Die Musik hinterlässt einen großartigen Eindruck. Sie ist ein gefälliges Kind der Romantik, weist aber auch moderne Anklänge auf. Die Tonsprache ist recht tonal gehalten und weist Anklänge an Wagners Parsifal, Strauss‘ Salome, Schönbergs Gurrelieder und Korngolds Tote Stadt auf. Der Klangteppich ist äußerst opulent und von großer Dichte geprägt. Cirka ein Drittel der Oper kommt ohne Worte aus. Die orchestralen Zwischenspiele werden auf der DVD von Ballett-Tänzern geprägt, die der Choreograph Rob Fordeyn trefflich einstudiert hat. Stephan Zilias am Pult des Orchesters der Deutschen Oper Berlin dreht den Orchesterapparat zeitweise mächtig auf. Er dirigiert energisch und spannungsvoll und lotet die Facetten der reichhaltigen Partitur trefflich aus. Dabei ist er ebenfalls auf Transparenz bedacht.

Gelungen ist die Inszenierung von Ersan Mondtag, der auch für das Bühnenbild verantwortlich zeichnet. Die Kreation der Kostüme teilt er sich mit Annika Lu. Mondtags Regiearbeit scheint in seiner gewaltigen und farbenreichen Opulenz voll und ganz einem expressionistischen Bilderbuch entsprungen zu sein. Außerdem dürften die Bilder von Ernst Ludwig Kirchner hier Pate gestanden haben. Das Ganze spielt sich auf einem Straßenzug mit Bar und Hotel ab. Irgendwann schwebt auch eine Luxuslimousine vom Schnürboden herab. Gekonnt nutzt der Regisseur die gesamte Tiefe der Bühne und leuchtet sie in den verschiedensten Farben aus. In diesem Ambiente treiben wahrliche Horrorgestalten ihr Unwesen, die größtenteils unbekleidet sind. Natürliche Nacktheit weist indes am Anfang und am Ende der Aufführung nur die von dem Schauspieler Jonas Grundner-Culemann verkörperte, als Mensch erscheinende Stimme Gottes auf. Ansonsten herrscht eine total abstrakte Nacktheit vor. Zahlreiche Zwitterwesen bevölkern die Bühne. So sieht man einen gehängten Menschensohn mit Vagina. Und die große Hure ist mit einem Penis ausgestattet, der ihr im Lauf der Handlung abgerissen wird. Die Spaltung der Gesellschaft wird vom Regisseur radikal beleuchtet, wobei er viele rätselhafte Aspekte mit einbezieht. Es ist ein ausgemachter Alptraum, in den Mondtag den Zuschauer hier versetzt und der sich erst zum Schluss hin auflöst. Insgesamt haben wir es hier mit einer durchaus gelungenen, interessanten und von einer flüssigen Personenregie geprägten farbenprächtigen Inszenierung zu tun.

#### Bilder zur Datenvisualisierung
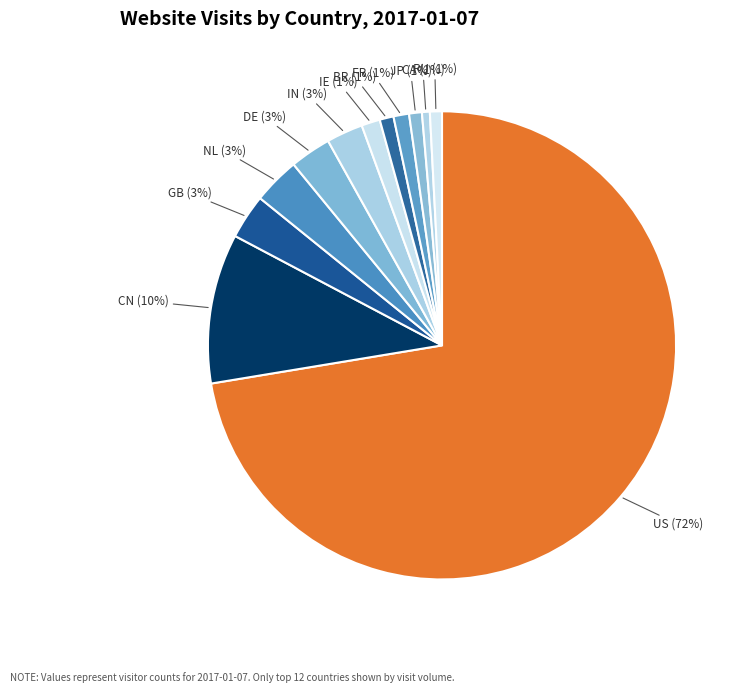

To the nearest percent, what is the combined percentage of GB and CA?

4%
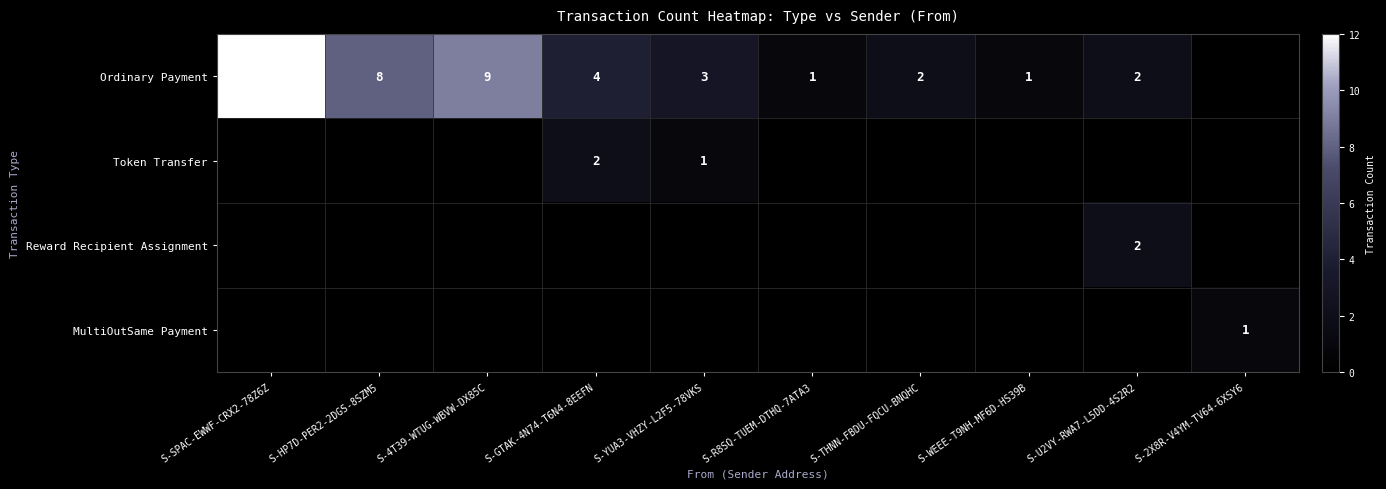

At which category does the chart reach its minimum across all series?

S-2X8R-V4YM-TV64-6XSY6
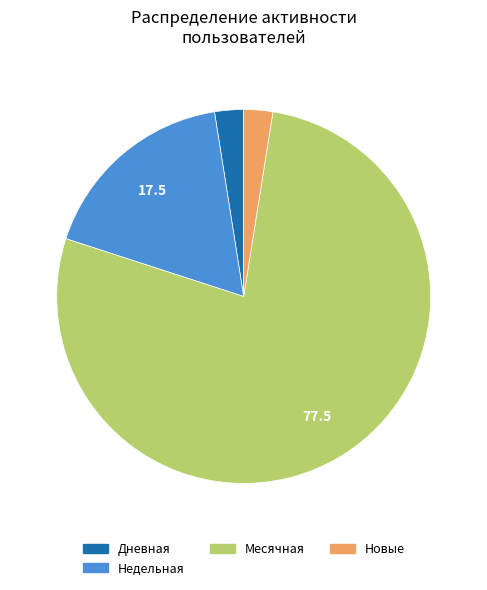

Is there a majority slice in this chart?

Yes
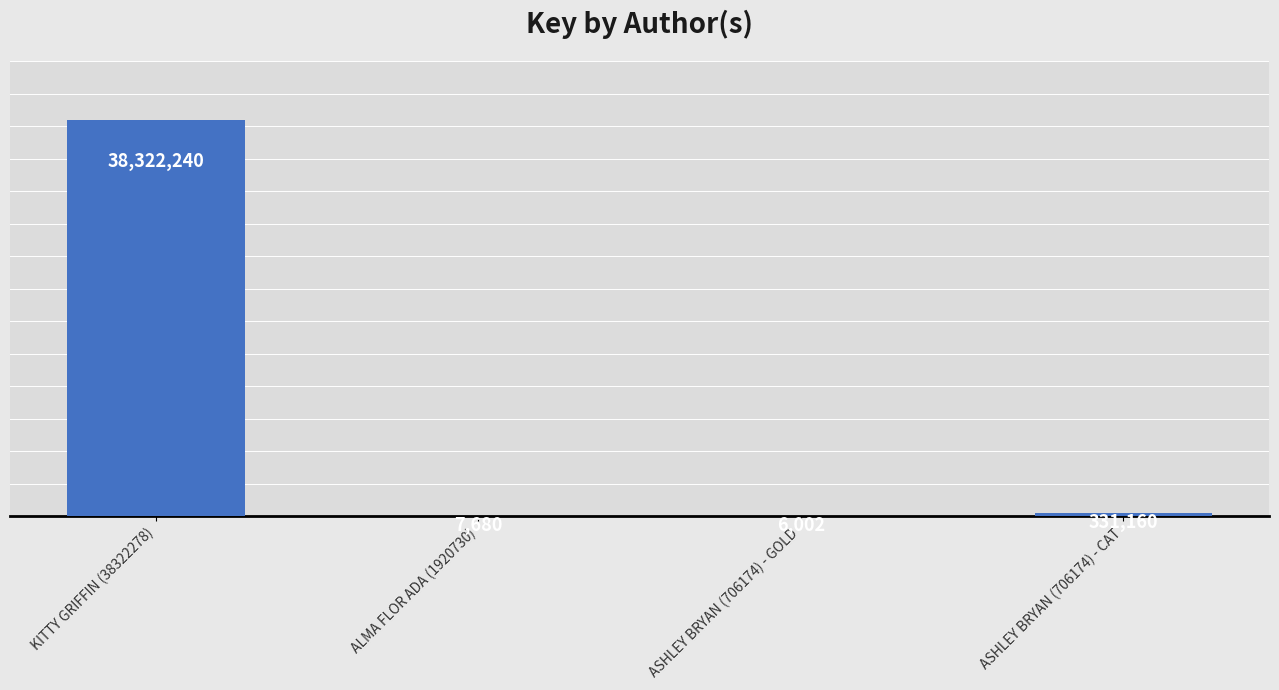

What is the sum of the values at KITTY GRIFFIN (38322278) and ASHLEY BRYAN (706174) - CAT?

38653400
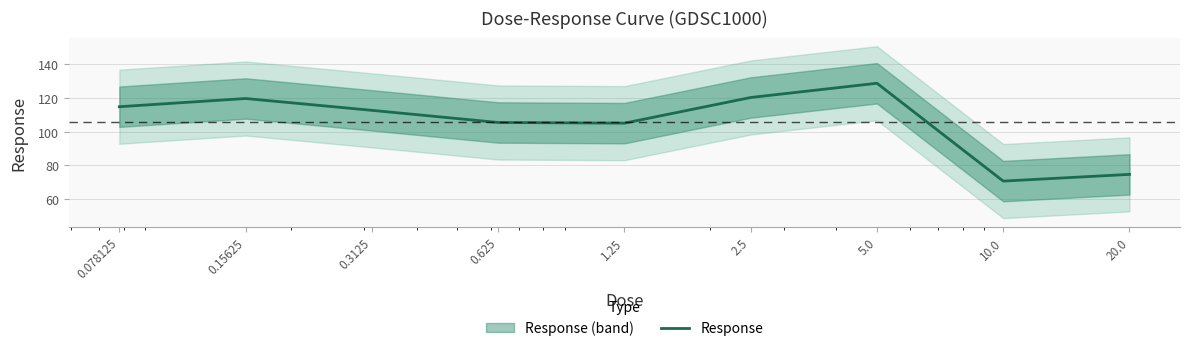

Reading left to right, what are all the values shown in this chart?

114.8	119.7	112.6	105.4	105.0	120.3	128.7	70.6	74.6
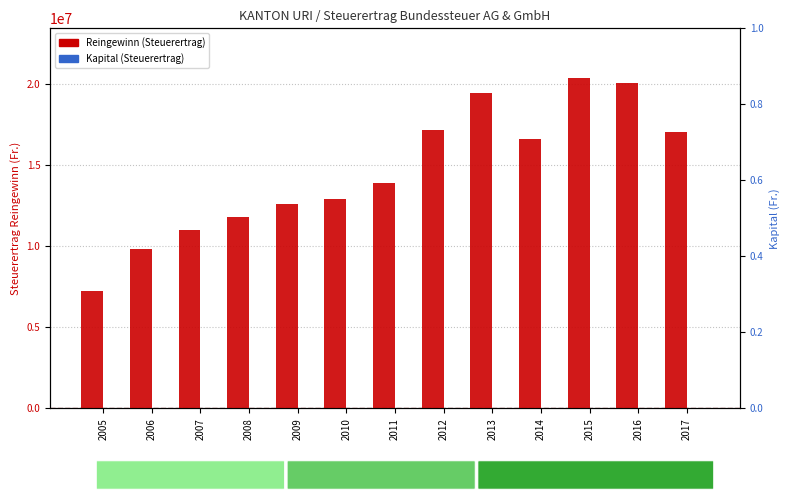

Reading left to right, list all the values displayed in this chart.

Reingewinn (Steuerertrag): 2005=7245486	2006=9811784	2007=10980090	2008=11807948	2009=12612540	2010=12933287	2011=13919075	2012=17201153	2013=19443677	2014=16614291	2015=20389241	2016=20046473	2017=17077070
Kapital (Steuerertrag): 2005=0	2006=0	2007=0	2008=0	2009=0	2010=0	2011=0	2012=0	2013=0	2014=0	2015=0	2016=0	2017=0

#### Aufgabenstellung
Beantworten Sie die folgenden Fragen ausschließlich anhand der Opernkritik.
(a) Wer dirigiert das Orchester der Deutschen Oper Berlin?
(b) Mit wem teilt sich Ersan Mondtag die Kreation der Kostüme?
(c) Auf welchem Schauplatz spielt sich die Inszenierung ab?

#### Lösung
(a) Stephan Zilias
(b) Mit Annika Lu
(c) Auf einem Straßenzug mit Bar und Hotel